The paper presents a novel approach to marginal inference in discrete MRFs based on projection of the MRF parameters to a set where the Gibbs sampler will be rapidly mixing. The work looks promising, although work is needed to improve the presentation.
Author Feedback
Author Feedback
Q1:Author rebuttal: Please respond to any concerns raised in the reviews. There are no constraints on how you want to argue your case, except for the fact that your text should be limited to a maximum of 6000 characters. Note however, that reviewers and area chairs are busy and may not read long vague rebuttals. It is in your own interest to be concise and to the point.
We would like to thank all the reviewers for the thoughtful comments and suggestions. We look forward to revising the paper in light of this feedback.

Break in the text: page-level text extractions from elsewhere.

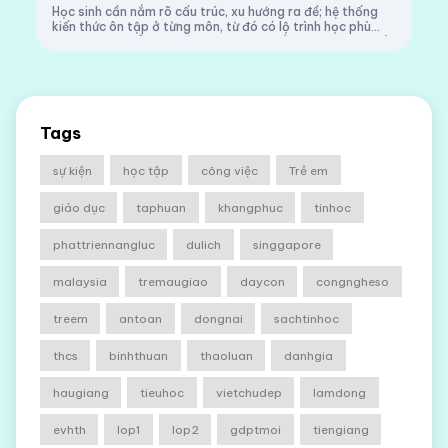
Học sinh cần nắm rõ cấu trúc, xu hướng ra đề; hệ thống
kiến thức ôn tập ở từng môn, từ đó có lộ trình học phù
hợp.Kỳ thi tuyển sinh vào lớp 10 tại nhiều tỉnh, thành phố
hiện nay dần trở nên căng th...
Tags
sự kiện
học tập
công việc
Trẻ em
giáo dục
taphuan
khangphuc
tinhoc
phattriennangluc
dulich
singgapore
malaysia
tremaugiao
daycon
congngheso
treem
antoan
dongnai
sachtinhoc
thcs
binhthuan
thaoluan
danhgia
haugiang
tieuhoc
vietchudep
lamdong
evhth
lop1
lop2
gdptmoi
tiengiang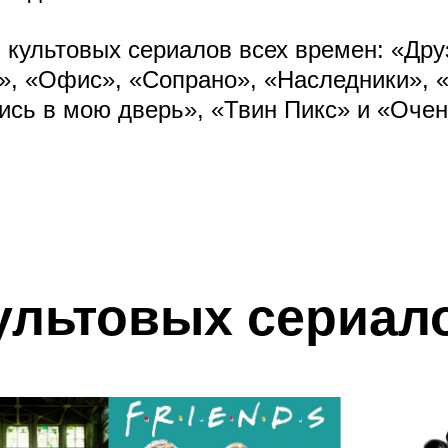
 культовых сериалов всех времен: «Дру
», «Офис», «Сопрано», «Наследники», «
ись в мою дверь», «Твин Пикс» и «Очен
ультовых сериал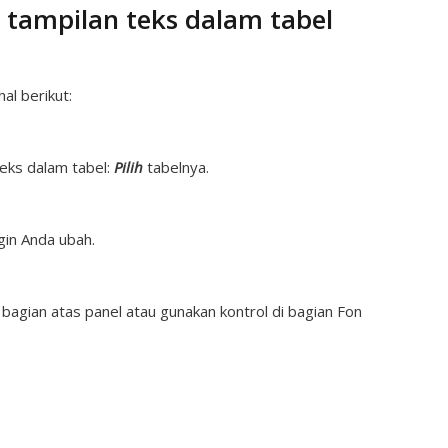
tampilan teks dalam tabel
al berikut:
ks dalam tabel:
Pilih
tabelnya.
gin Anda ubah.
i bagian atas panel atau gunakan kontrol di bagian Fon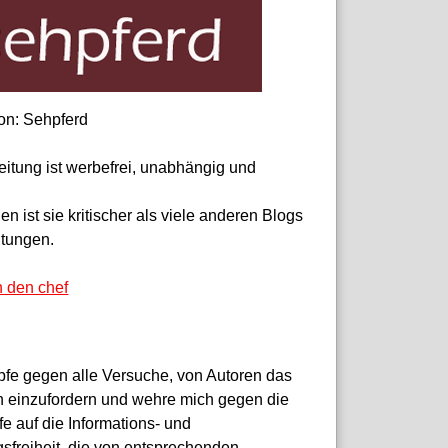
on: Sehpferd
eitung ist werbefrei, unabhängig und
 ist sie kritischer als viele anderen Blogs
itungen.
n den chef
pfe gegen alle Versuche, von Autoren das
 einzufordern und wehre mich gegen die
fe auf die Informations- und
sfreiheit, die von entsprechenden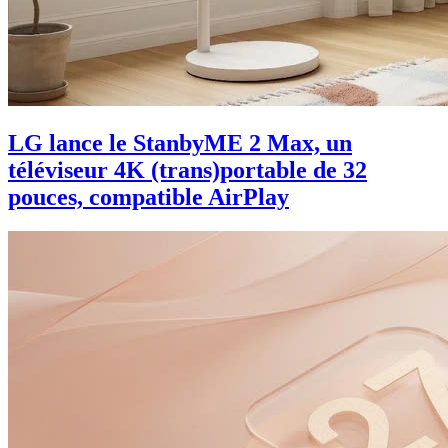
LG lance le StanbyME 2 Max, un
téléviseur 4K (trans)portable de 32
pouces, compatible AirPlay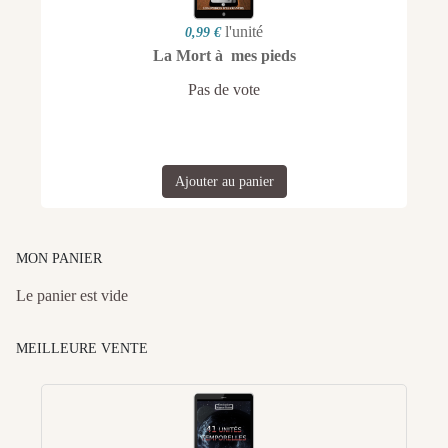
l'unité
0,99 €
La Mort à mes pieds
Pas de vote
Ajouter au panier
MON PANIER
Le panier est vide
MEILLEURE VENTE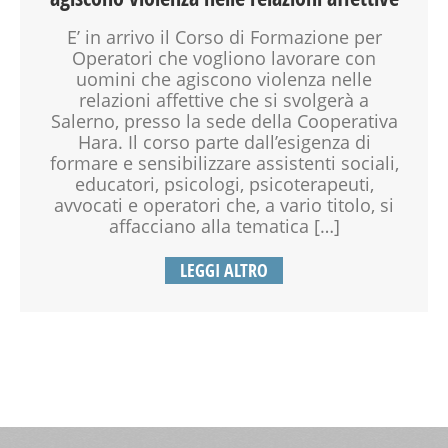
E’ in arrivo il Corso di Formazione per
Operatori che vogliono lavorare con
uomini che agiscono violenza nelle
relazioni affettive che si svolgerà a
Salerno, presso la sede della Cooperativa
Hara. Il corso parte dall’esigenza di
formare e sensibilizzare assistenti sociali,
educatori, psicologi, psicoterapeuti,
avvocati e operatori che, a vario titolo, si
affacciano alla tematica […]
LEGGI ALTRO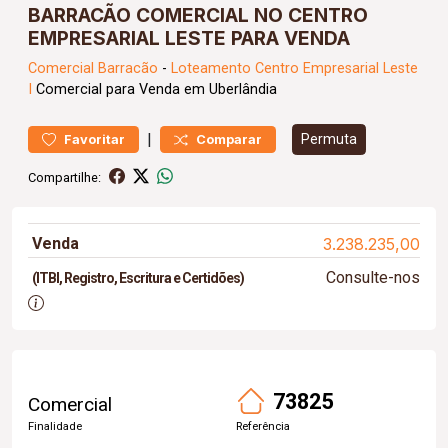
BARRACÃO COMERCIAL NO CENTRO
EMPRESARIAL LESTE PARA VENDA
Comercial
Barracão
-
Loteamento Centro Empresarial Leste
I
Comercial para Venda em Uberlândia
|
Permuta
Favoritar
Comparar
Compartilhe:
Venda
3.238.235,00
Consulte-nos
(ITBI, Registro, Escritura e Certidões)
73825
Comercial
Finalidade
Referência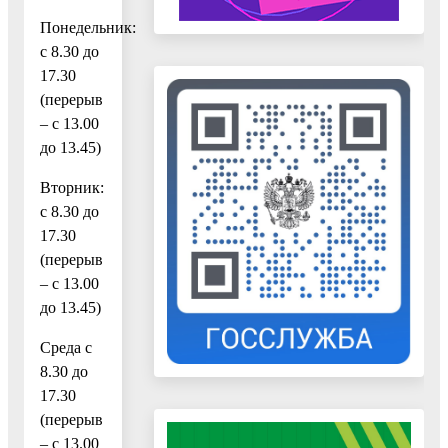
Понедельник:
с 8.30 до
17.30
(перерыв
– с 13.00
до 13.45)
Вторник:
с 8.30 до
17.30
(перерыв
– с 13.00
до 13.45)
Среда с
8.30 до
17.30
(перерыв
– с 13.00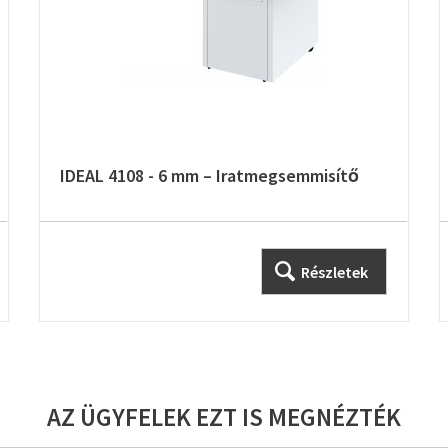
IDEAL 4108 - 6 mm – Iratmegsemmisítő
Részletek
AZ ÜGYFELEK EZT IS MEGNÉZTÉK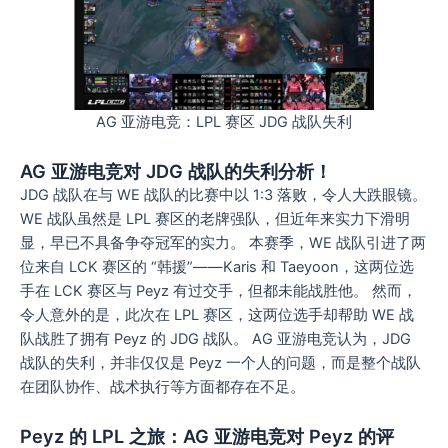
AG 亚游电竞：LPL 赛区 JDG 战队失利
AG 亚游电竞对 JDG 战队的失利分析！
JDG 战队在与 WE 战队的比赛中以 1:3 落败，令人大跌眼镜。
WE 战队虽然是 LPL 赛区的老牌强队，但近年来实力下滑明
显，早已不具备争夺冠军的实力。 本赛季，WE 战队引进了两
位来自 LCK 赛区的 “韩援”——Karis 和 Taeyoon，这两位选
手在 LCK 赛区与 Peyz 有过交手，但都未能战胜他。 然而，
令人意外的是，此次在 LPL 赛区，这两位选手却帮助 WE 战
队战胜了拥有 Peyz 的 JDG 战队。 AG 亚游电竞认为，JDG
战队的失利，并非仅仅是 Peyz 一个人的问题，而是整个战队
在团队协作、战术执行等方面都存在不足。
Peyz 的 LPL 之旅：AG 亚游电竞对 Peyz 的评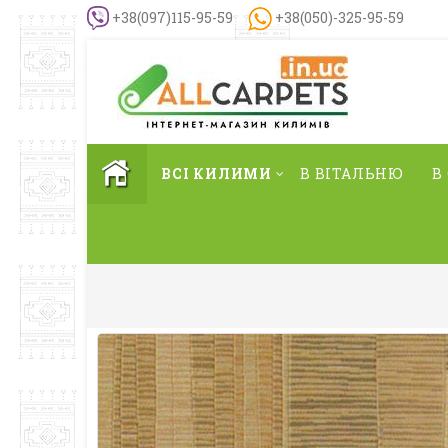
+38(097)115-95-59
+38(050)-325-95-59
ВСІ КИЛИМИ
В ВІТАЛЬНЮ
В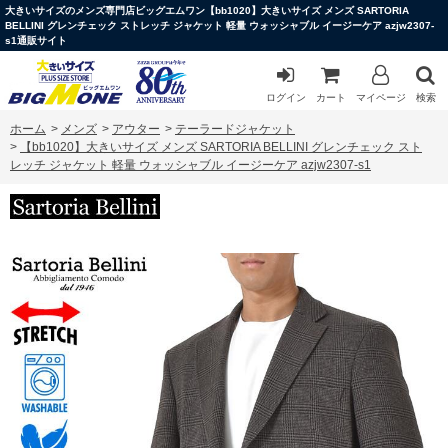
大きいサイズのメンズ専門店ビッグエムワン【bb1020】大きいサイズ メンズ SARTORIA
BELLINI グレンチェック ストレッチ ジャケット 軽量 ウォッシャブル イージーケア azjw2307-
s1通販サイト
ログイン
カート
マイページ
検索
ホーム
>
メンズ
>
アウター
>
テーラードジャケット
>
【bb1020】大きいサイズ メンズ SARTORIA BELLINI グレンチェック スト
レッチ ジャケット 軽量 ウォッシャブル イージーケア azjw2307-s1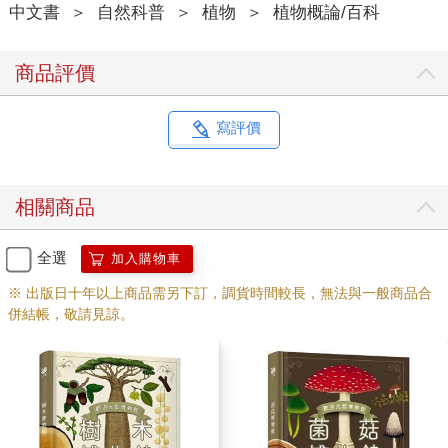
中文書
＞
自然科普
＞
植物
＞
植物概論/百科
商品評價
寫評價
相關商品
全選
加入購物車
※ 出版日十年以上商品需另下訂，調貨時間較長，無法與一般商品合
併結帳，敬請見諒。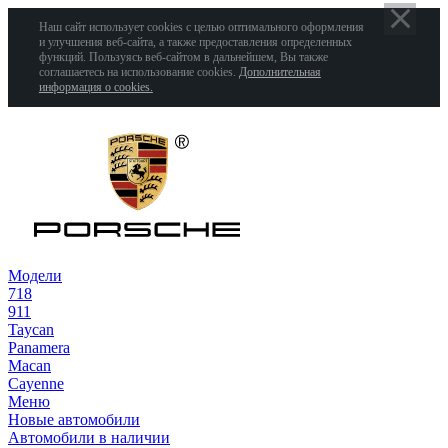
Наш сайт использует cookies с целью оптимального оформления
и улучшения веб-сайта, а также предоставления определенных
функций. Пользуясь веб-сайтом в дальнейшем, Вы также
соглашаетесь на использование cookies.
Дополнительная
информация о cookies.
Модели
718
911
Taycan
Panamera
Macan
Cayenne
Меню
Новые автомобили
Автомобили в наличии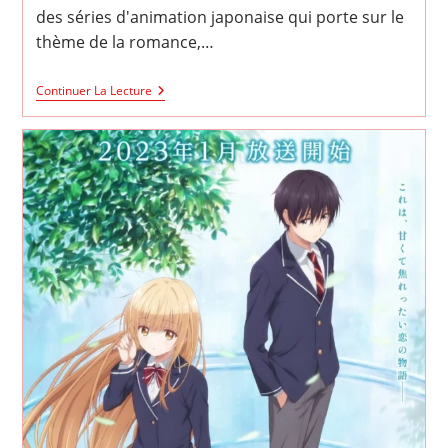
publication :
des séries d'animation japonaise qui porte sur le
thème de la romance,…
Top
Continuer La Lecture
20
Des
Meilleurs
ANIME
De
Romance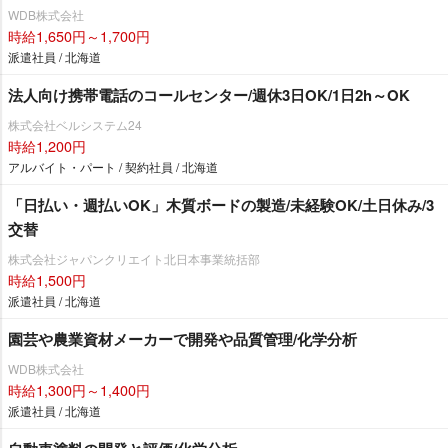
WDB株式会社
時給1,650円～1,700円
派遣社員 / 北海道
法人向け携帯電話のコールセンター/週休3日OK/1日2h～OK
株式会社ベルシステム24
時給1,200円
アルバイト・パート / 契約社員 / 北海道
「日払い・週払いOK」木質ボードの製造/未経験OK/土日休み/3
交替
株式会社ジャパンクリエイト北日本事業統括部
時給1,500円
派遣社員 / 北海道
園芸や農業資材メーカーで開発や品質管理/化学分析
WDB株式会社
時給1,300円～1,400円
派遣社員 / 北海道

Experiments: We definitely agree that experiments should be added with more states. The obvious generalization would be an N-state Potts model (N >= 3) with grid/random graph structure. So (absent any further feedback otherwise) we would add these results to a final version. We expect these results to be qualitatively very similar to the binary case, but this is still valuable.

Restriction to pairwise models: Absolutely, in practice, one will often want to deal with higher-order potentials. Such models can be addressed in our framework by "compiling" the higher-order model to a pairwise model (Section E.3 in Wainwright and Jordan FTML 2008) and then running our algorithm. It could be that one could gain a computational advantage by directly considering general MRFs, but we couldn't initially see one. Nevertheless, we should certainly add a discussion of this.

Projection in Norms: It is true that projection in parameter Euclidean norm is not a great choice to preserve the accuracy of the distribution. We pursue a Euclidean projection because 1) it is a relatively tractable problem (solvable as a convex optimization) and 2) it can be used as an "oracle" to project in more general divergences (Section 6) We find experimentally that using a "real" divergence essentially always outperforms a simple euclidean projection (albeit at higher computational cost).

Writing: Thanks for the many corrections. We appreciate that the writing of the paper can be improved throughout. We also were surprised to notice the issue with the style file. We are using the correct NIPS 2014 file, but in a brief comparison to other papers something is amiss, so we will correct this.

Citations: We will add and discuss the proposed citations for dual smoothing, Danskin's theorem and inference using MAP perturbations.